Explore the material:
(1) Answer these questions using the article on Peel CAS:
(a) How many of the 189 children in care at Peel CAS in 2019 were Black?
(b) What percentage of his board did Bains say is racialized?
(c) How many directives were handed down following the Ministry of Education review?
(2) From the article on Peel CAS, quote the passage starting at "In 2019, 39" and ending at "of Peel CAS.".

Provided text:
_____

In 2019, 39 out of 189 children in care at Peel CAS were Black, according to data provided by the organization on December 7. Regardless of Bains’ attempt to present the data in a better light, the fact is 21 percent of all children in the organization’s care last year were Black, while the 2016 Census shows Black residents made up only 10 percent of Peel’s population. 

 

Statistics for child welfare referrals in Peel

 

When pushed to explain this over-representation, Bains said it was a “very double edged sword” to present the information that way. “Where we can’t win this argument is, if we have 500-400 kids in care and we have 30 Black [children], that would be a tiny percentage,” he tried to explain. It’s unclear what he meant and why he tried to minimize the actual percentage of Black children under the care of Peel CAS. 

Staff describe a divide between management and leadership. The CUPE 4914 report references nepotism within the organization and says Black staff see senior leadership as “untrustworthy” when handling their concerns. The report articulates management “has no picture of what is happening to or being experienced by Black staff.”

After positioning itself as a leader and making anti-oppression a primary goal, some think the current leadership is dining out on past success, when Ojo-Thompson led a range of progressive initiatives. 

“As much as Peel is part of a very diverse environment and culture and the agency has done a lot of work in previous years to support diversity, equity and inclusion, a lot of that stopped,” one staff member told The Pointer. “We did the great work, we became great leaders and we stopped the things that made us leaders.”

Since Ojo-Thompson moved on, some staff have seen a demonstrable decline in equity and human rights work within the organization. They said the organization was not perfect before, but sensed things were heading in the right direction. In 2020, they fear things are moving backward.

“The difference now is we don’t have someone to fight for us,” one said. “Kike was there to bring the issues to the table, to address them in a clear, articulate, concise manner.”

Bains defended dissolving the Board Diversity Monitoring Committee and suspending the allyship programs, which Peel CAS is now promising to bring back. He said they were “thoughtful” and “gentle” decisions, designed to “integrate diversity and equity into everything we do”. 

Bains said the committee, a watchdog of sorts, was wound up because the organization had grown. He said the fact his board is 60 percent racialized as evidence of this success; in Peel Region 62 percent of residents were visible minorities, according to the 2016 census. 

“Things come and go,” Bains said. “That doesn’t mean we’re a horrible organization or we’re a broken organization or that we’re not doing the right things. Yes, projects do get started, you revise them, you review them. It doesn’t make us a bad organization or a horrible senior team that we’ve done that. I think that’s what people are trying to portray.”

But the issue, staff contend, is not about character — it is rooted in policy. Rigorous systemic overhaul, and not friendly leaders, is recommended in the CUPE 4914 report. Tackling anti-Black racism and discrimination should not rely on the calibre of leadership, experts say. It should be written in ink. 

The provincial government did not waste time debating the need for clear, prescriptive policies when it dealt with the Peel District School Board earlier this year, after allegations of anti-Black racism and other forms of systemic discrimination were raised by stakeholders. 

A review was swiftly called by the Ministry of Education. After its alarming findings, 27 directives were handed down, the head of the school board was fired and the Province installed a coordinator to take over governance of the troubled organization to ensure no more vague platitudes would be used where a firm set of equity rules and human rights policies were needed.

_____

[Collection entries]
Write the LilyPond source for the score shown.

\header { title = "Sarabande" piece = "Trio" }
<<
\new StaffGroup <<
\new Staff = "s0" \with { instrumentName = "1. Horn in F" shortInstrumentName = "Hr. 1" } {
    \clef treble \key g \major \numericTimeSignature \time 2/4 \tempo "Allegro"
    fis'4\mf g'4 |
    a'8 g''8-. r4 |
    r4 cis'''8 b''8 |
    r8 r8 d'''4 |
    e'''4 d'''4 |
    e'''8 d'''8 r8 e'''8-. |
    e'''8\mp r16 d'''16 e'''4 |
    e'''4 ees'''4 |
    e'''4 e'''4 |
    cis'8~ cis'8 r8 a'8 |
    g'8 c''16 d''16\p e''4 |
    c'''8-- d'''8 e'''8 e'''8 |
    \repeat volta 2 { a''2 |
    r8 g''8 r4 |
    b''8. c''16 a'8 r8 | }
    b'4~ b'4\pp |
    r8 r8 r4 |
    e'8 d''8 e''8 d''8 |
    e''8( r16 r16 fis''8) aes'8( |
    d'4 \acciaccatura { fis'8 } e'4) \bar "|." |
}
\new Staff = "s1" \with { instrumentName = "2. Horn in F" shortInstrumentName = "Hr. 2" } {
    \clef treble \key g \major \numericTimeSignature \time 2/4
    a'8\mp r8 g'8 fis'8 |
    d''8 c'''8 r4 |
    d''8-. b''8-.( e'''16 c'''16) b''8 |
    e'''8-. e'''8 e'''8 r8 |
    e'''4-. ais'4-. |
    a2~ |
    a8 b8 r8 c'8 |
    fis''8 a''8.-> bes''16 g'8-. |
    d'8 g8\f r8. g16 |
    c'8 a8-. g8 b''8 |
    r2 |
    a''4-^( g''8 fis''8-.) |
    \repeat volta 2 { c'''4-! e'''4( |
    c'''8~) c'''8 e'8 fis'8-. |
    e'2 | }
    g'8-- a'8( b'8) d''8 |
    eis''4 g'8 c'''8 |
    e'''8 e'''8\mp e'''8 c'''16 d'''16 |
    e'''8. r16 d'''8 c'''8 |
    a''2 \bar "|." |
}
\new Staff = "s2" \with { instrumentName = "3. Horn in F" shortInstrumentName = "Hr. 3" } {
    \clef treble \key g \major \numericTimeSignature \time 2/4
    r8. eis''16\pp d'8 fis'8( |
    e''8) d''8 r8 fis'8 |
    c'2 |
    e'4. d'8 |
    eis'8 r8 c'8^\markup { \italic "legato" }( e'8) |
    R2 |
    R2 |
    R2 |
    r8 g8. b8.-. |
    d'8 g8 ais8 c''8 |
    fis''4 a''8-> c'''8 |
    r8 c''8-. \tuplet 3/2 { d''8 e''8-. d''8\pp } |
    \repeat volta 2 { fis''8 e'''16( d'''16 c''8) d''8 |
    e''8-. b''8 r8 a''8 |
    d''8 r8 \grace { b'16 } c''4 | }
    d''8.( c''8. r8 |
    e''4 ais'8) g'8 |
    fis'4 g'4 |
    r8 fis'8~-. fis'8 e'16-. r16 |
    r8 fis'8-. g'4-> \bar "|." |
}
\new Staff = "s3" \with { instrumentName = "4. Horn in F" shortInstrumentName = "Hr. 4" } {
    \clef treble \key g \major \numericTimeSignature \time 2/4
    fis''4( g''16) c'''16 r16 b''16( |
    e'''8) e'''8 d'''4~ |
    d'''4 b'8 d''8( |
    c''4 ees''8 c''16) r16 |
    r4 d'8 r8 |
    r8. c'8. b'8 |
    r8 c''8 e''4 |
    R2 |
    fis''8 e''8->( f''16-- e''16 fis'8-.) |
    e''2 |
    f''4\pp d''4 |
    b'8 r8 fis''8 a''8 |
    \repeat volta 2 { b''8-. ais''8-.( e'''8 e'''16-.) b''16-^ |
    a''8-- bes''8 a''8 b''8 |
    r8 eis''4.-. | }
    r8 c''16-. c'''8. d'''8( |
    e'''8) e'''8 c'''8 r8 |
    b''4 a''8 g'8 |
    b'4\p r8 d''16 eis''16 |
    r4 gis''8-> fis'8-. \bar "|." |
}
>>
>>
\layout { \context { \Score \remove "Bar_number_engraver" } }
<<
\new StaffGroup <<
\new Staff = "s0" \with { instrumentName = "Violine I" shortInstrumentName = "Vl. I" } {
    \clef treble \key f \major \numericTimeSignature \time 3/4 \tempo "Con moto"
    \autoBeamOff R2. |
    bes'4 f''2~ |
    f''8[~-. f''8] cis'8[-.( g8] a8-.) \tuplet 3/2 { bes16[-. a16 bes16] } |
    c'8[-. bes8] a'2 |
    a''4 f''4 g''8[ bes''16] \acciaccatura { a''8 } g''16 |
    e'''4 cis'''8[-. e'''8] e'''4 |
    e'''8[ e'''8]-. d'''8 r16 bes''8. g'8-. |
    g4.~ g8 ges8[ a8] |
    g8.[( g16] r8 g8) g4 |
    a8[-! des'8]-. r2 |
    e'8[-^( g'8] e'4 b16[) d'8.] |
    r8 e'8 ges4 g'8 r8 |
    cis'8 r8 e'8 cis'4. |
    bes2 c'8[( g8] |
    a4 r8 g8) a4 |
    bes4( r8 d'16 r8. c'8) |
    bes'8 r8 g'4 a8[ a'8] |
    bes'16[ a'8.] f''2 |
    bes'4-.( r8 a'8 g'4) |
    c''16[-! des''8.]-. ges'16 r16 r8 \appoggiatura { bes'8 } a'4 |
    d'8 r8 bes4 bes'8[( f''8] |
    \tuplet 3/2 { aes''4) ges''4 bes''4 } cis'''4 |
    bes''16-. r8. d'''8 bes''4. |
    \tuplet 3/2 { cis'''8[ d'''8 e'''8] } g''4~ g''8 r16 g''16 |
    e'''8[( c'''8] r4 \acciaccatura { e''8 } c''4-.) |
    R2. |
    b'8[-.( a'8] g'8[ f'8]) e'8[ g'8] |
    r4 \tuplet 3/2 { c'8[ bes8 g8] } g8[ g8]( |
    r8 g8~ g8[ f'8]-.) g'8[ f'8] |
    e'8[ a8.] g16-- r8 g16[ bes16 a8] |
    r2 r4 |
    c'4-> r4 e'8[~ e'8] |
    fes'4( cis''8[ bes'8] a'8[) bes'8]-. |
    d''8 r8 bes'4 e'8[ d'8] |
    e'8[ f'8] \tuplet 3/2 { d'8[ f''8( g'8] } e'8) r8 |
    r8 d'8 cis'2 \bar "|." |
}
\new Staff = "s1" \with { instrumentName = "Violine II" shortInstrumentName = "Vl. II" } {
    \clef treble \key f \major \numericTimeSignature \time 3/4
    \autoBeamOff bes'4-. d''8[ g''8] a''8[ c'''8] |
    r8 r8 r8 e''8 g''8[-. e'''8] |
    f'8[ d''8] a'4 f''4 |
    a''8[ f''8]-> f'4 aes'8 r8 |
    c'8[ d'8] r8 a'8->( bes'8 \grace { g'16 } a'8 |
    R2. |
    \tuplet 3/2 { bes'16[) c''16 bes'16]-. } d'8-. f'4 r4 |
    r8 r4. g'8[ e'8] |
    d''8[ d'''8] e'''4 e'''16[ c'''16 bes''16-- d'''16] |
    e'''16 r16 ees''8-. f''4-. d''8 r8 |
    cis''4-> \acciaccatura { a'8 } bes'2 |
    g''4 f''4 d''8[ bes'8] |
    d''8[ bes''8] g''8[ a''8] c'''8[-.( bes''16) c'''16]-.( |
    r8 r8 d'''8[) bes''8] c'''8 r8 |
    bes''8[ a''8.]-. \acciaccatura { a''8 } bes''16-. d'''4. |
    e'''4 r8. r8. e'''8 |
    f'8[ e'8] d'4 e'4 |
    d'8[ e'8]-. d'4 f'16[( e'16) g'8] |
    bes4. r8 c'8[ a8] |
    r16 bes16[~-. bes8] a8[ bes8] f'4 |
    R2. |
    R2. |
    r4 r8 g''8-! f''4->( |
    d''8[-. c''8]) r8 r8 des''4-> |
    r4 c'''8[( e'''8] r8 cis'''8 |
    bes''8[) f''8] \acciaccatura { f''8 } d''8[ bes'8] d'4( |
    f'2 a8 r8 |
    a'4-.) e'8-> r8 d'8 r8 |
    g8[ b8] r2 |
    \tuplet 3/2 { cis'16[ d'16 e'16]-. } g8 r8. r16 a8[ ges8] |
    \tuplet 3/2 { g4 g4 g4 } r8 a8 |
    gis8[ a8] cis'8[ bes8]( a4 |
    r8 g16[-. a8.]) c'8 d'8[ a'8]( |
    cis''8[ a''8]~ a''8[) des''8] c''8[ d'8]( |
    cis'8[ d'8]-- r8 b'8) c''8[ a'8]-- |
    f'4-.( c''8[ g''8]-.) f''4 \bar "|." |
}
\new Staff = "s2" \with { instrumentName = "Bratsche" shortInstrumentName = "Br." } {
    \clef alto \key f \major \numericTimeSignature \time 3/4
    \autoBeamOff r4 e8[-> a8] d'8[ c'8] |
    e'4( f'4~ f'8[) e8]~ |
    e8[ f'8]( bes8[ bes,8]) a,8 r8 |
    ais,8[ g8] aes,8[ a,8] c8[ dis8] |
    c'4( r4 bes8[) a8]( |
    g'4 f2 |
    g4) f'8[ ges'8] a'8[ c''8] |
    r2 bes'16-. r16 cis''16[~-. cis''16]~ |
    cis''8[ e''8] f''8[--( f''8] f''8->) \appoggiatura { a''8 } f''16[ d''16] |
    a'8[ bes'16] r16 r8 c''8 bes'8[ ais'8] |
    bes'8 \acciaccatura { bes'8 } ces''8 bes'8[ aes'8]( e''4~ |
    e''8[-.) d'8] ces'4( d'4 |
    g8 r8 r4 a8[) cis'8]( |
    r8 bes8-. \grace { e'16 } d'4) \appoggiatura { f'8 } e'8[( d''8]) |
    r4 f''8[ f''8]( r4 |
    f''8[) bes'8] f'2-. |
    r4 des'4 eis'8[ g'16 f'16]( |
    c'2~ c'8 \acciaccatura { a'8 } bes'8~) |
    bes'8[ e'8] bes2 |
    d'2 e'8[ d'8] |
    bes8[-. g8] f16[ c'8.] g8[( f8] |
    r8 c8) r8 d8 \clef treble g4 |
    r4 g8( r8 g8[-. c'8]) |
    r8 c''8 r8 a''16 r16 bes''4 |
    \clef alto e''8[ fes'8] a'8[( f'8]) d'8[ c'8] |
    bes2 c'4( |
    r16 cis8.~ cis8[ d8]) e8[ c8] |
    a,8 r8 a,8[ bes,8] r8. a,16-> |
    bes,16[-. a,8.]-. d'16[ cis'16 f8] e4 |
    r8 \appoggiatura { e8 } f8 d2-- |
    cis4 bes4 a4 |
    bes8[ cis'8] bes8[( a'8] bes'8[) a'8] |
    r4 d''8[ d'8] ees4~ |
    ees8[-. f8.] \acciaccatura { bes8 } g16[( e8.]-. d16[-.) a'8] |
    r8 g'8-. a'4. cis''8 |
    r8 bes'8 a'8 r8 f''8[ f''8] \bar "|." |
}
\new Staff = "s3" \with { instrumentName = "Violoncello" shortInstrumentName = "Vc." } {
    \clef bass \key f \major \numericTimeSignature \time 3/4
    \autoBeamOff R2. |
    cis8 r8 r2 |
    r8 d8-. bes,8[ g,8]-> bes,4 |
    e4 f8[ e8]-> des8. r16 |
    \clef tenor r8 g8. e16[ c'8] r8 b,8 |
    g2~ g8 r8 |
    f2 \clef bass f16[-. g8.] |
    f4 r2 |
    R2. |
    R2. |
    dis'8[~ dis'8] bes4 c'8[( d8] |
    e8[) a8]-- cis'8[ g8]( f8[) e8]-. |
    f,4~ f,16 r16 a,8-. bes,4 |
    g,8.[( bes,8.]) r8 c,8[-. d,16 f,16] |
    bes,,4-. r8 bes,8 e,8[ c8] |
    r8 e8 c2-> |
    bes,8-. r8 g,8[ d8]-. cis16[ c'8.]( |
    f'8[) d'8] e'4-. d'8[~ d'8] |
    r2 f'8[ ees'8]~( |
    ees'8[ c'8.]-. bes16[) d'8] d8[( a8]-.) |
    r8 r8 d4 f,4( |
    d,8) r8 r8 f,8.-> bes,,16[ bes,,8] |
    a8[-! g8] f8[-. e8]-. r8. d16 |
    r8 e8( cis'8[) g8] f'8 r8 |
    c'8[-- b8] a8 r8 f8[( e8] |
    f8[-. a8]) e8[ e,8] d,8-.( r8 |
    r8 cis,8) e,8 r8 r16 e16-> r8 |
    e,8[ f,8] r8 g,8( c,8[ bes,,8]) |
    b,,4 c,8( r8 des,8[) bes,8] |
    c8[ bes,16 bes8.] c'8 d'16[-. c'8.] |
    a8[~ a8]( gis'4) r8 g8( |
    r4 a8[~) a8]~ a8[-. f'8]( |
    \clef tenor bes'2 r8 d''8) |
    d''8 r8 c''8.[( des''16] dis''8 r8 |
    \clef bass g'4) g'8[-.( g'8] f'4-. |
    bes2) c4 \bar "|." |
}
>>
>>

_____

Written responses:
(1)
(a) 39
(b) 60 percent
(c) 27

(2)
In 2019, 39 out of 189 children in care at Peel CAS were Black, according to data provided by the organization on December 7. Regardless of Bains’ attempt to present the data in a better light, the fact is 21 percent of all children in the organization’s care last year were Black, while the 2016 Census shows Black residents made up only 10 percent of Peel’s population. 

 

Statistics for child welfare referrals in Peel

 

When pushed to explain this over-representation, Bains said it was a “very double edged sword” to present the information that way. “Where we can’t win this argument is, if we have 500-400 kids in care and we have 30 Black [children], that would be a tiny percentage,” he tried to explain. It’s unclear what he meant and why he tried to minimize the actual percentage of Black children under the care of Peel CAS.